Records from a dataset
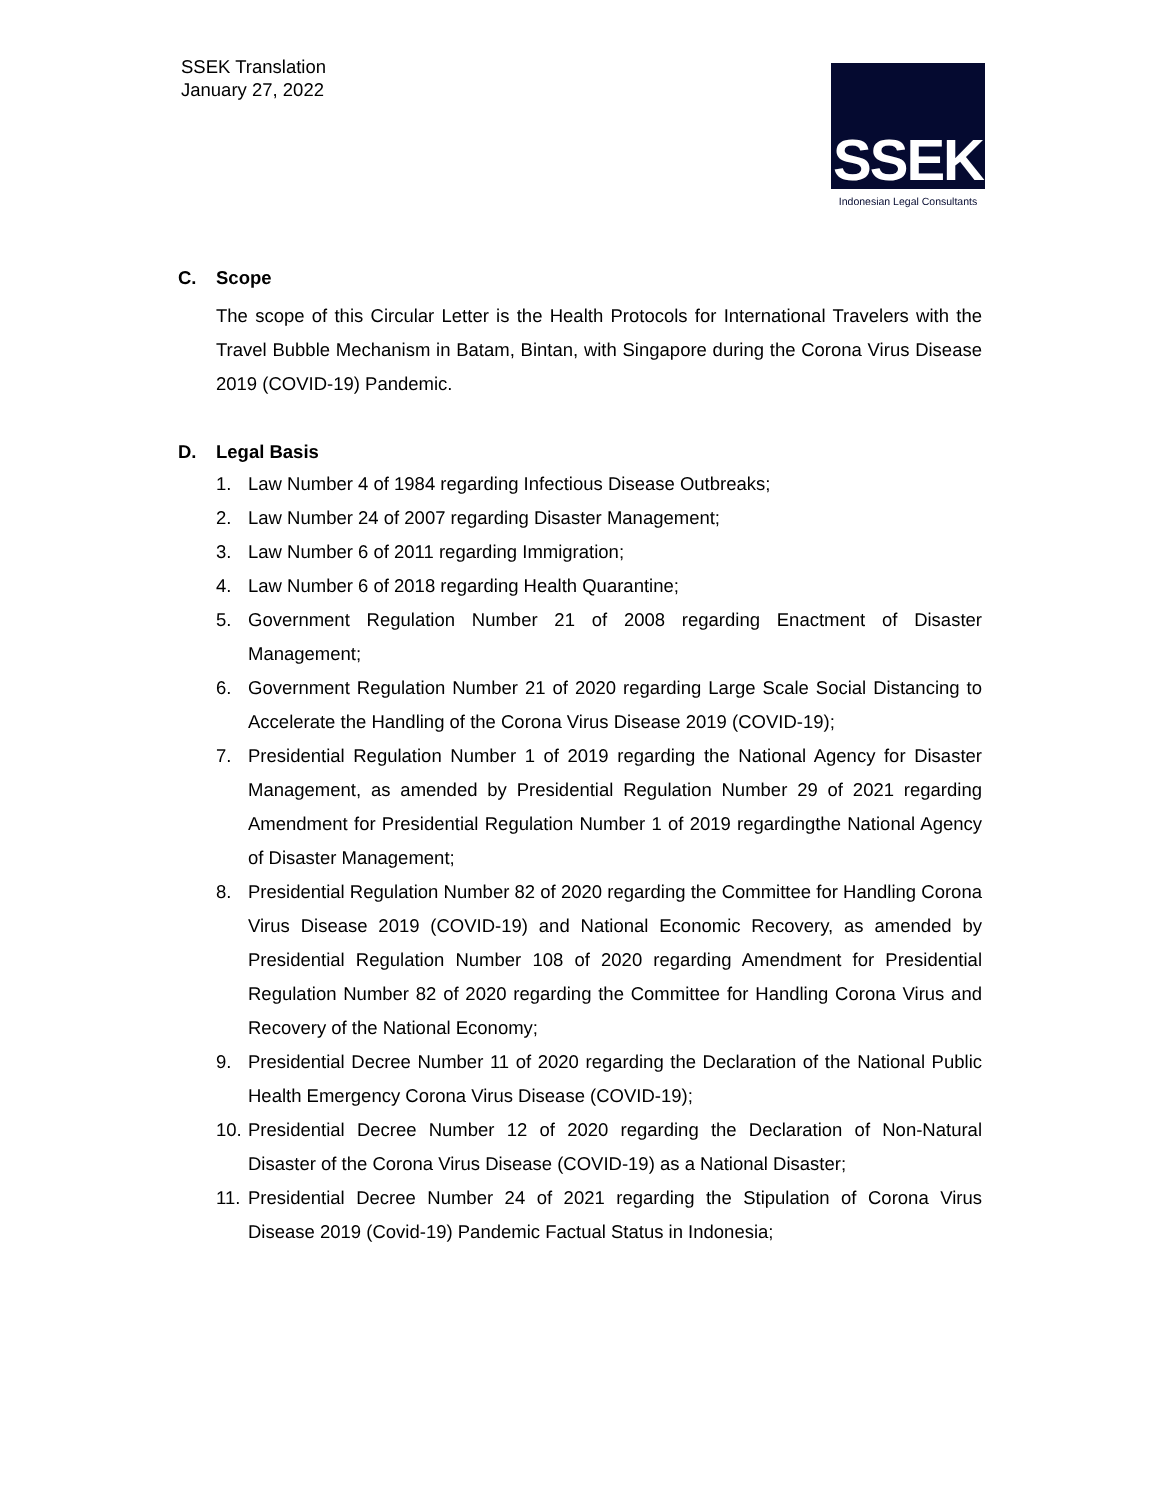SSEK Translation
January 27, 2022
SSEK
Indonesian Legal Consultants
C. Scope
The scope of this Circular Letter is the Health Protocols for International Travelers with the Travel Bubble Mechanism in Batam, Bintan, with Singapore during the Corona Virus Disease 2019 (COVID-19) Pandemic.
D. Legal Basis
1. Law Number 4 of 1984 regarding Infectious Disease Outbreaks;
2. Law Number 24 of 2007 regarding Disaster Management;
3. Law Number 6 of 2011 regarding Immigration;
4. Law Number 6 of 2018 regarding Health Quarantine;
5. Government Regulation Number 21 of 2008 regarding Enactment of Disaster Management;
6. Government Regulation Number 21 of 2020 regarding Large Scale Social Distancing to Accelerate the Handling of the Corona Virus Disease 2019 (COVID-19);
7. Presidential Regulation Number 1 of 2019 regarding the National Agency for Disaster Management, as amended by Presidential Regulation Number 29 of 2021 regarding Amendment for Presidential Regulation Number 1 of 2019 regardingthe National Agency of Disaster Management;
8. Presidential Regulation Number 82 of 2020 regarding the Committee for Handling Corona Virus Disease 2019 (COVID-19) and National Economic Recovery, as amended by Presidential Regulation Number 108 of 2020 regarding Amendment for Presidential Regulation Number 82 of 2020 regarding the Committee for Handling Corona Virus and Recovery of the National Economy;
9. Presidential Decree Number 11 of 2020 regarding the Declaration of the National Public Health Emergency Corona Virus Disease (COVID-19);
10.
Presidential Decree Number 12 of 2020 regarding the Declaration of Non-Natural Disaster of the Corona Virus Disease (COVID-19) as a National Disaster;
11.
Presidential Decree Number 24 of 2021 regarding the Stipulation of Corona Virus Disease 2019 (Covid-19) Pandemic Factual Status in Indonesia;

...

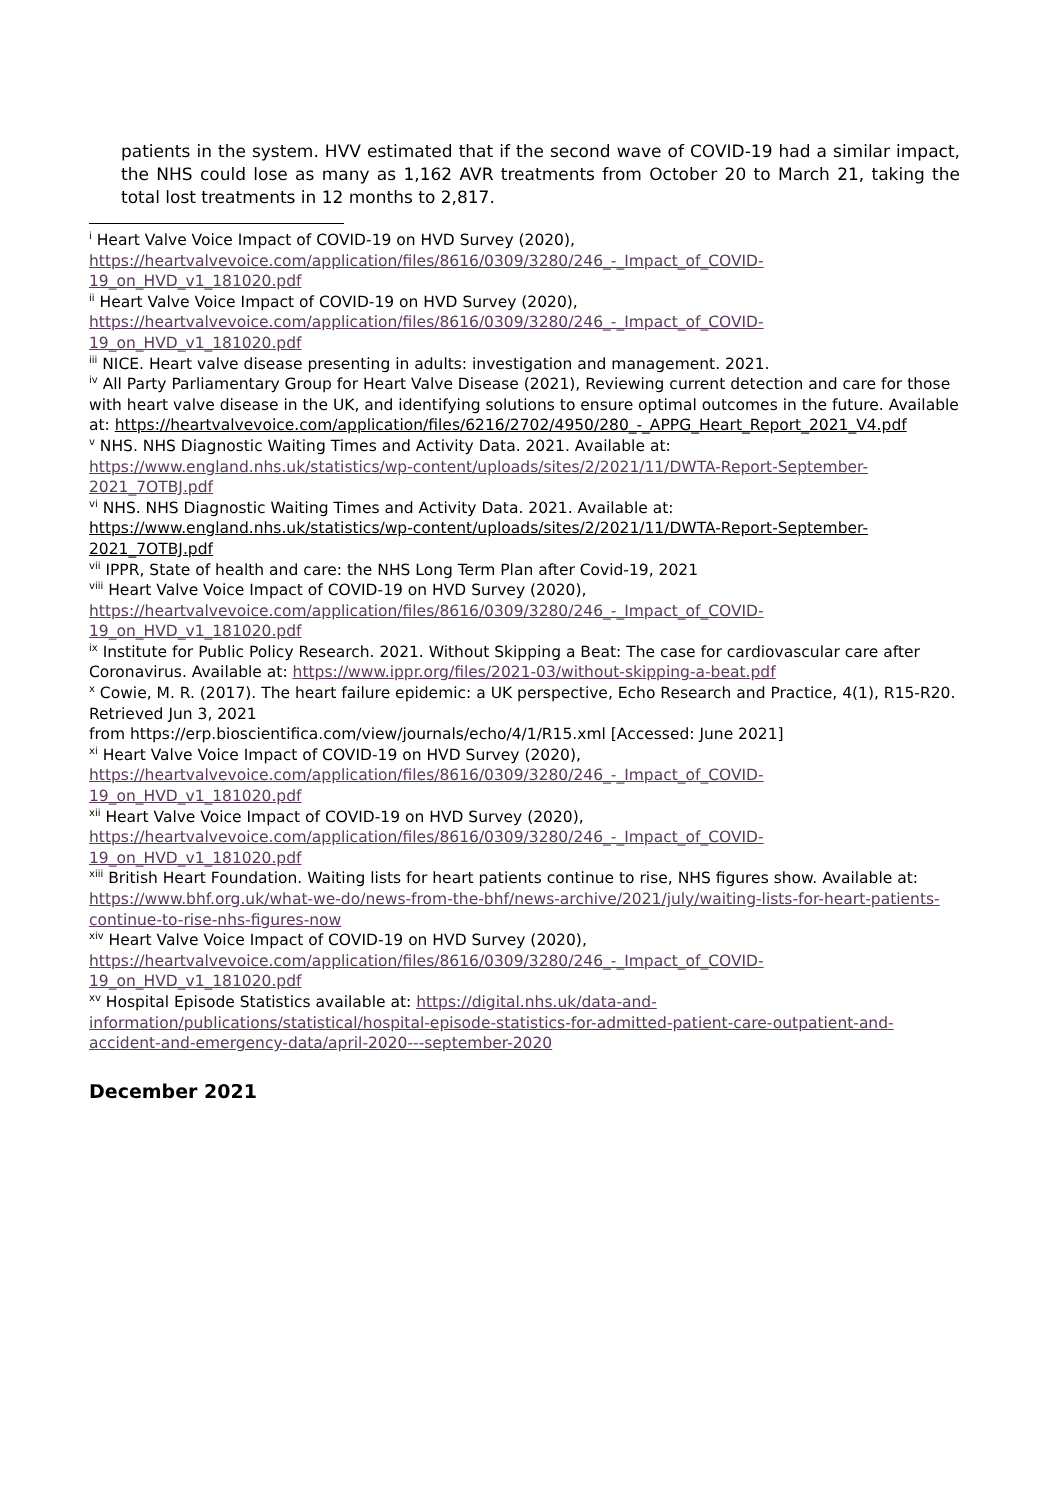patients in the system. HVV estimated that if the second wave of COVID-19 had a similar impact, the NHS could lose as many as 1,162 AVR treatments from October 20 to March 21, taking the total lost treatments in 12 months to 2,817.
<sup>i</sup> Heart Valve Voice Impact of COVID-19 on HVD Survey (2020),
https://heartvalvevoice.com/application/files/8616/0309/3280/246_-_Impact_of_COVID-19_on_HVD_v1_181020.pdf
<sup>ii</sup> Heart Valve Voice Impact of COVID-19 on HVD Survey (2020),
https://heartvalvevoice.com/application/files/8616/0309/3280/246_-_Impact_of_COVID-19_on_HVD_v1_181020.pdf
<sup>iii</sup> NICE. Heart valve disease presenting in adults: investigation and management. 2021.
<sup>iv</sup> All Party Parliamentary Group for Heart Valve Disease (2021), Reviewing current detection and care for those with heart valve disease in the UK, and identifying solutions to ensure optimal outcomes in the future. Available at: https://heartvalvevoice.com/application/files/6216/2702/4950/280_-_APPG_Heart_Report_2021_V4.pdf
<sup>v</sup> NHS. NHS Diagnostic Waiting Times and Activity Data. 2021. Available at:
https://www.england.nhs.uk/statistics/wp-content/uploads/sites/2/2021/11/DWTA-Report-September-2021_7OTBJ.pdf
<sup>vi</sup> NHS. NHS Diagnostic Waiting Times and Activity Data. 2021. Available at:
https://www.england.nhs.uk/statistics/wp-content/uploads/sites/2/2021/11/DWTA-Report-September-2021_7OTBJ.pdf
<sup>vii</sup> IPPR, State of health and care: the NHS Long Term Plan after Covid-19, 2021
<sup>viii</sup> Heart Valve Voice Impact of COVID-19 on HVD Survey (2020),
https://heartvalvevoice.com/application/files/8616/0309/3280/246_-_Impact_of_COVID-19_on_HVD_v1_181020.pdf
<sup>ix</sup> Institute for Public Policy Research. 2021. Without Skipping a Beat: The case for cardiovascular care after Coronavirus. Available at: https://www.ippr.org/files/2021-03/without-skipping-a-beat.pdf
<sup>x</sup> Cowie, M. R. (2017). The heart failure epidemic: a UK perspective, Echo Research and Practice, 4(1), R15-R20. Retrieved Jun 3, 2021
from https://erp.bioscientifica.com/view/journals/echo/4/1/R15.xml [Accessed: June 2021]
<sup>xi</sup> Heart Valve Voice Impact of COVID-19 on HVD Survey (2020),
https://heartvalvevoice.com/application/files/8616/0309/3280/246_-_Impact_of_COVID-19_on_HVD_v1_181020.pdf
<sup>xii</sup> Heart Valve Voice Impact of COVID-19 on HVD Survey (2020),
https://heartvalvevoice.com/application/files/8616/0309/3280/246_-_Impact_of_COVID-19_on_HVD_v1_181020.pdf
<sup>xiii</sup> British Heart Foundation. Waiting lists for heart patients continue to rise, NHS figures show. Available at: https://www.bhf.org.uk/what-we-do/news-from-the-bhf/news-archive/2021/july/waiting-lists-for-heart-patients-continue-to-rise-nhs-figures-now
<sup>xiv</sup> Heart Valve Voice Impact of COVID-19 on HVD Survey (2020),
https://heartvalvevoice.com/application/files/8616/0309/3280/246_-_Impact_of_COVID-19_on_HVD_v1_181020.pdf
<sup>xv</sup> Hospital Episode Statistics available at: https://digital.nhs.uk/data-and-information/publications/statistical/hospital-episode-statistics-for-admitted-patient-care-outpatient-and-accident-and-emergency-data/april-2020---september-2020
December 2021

**About this task:**
Exactly how many lines in the data above contain the word "Handling"? Respond with the number and nothing more.

**Result below:**
2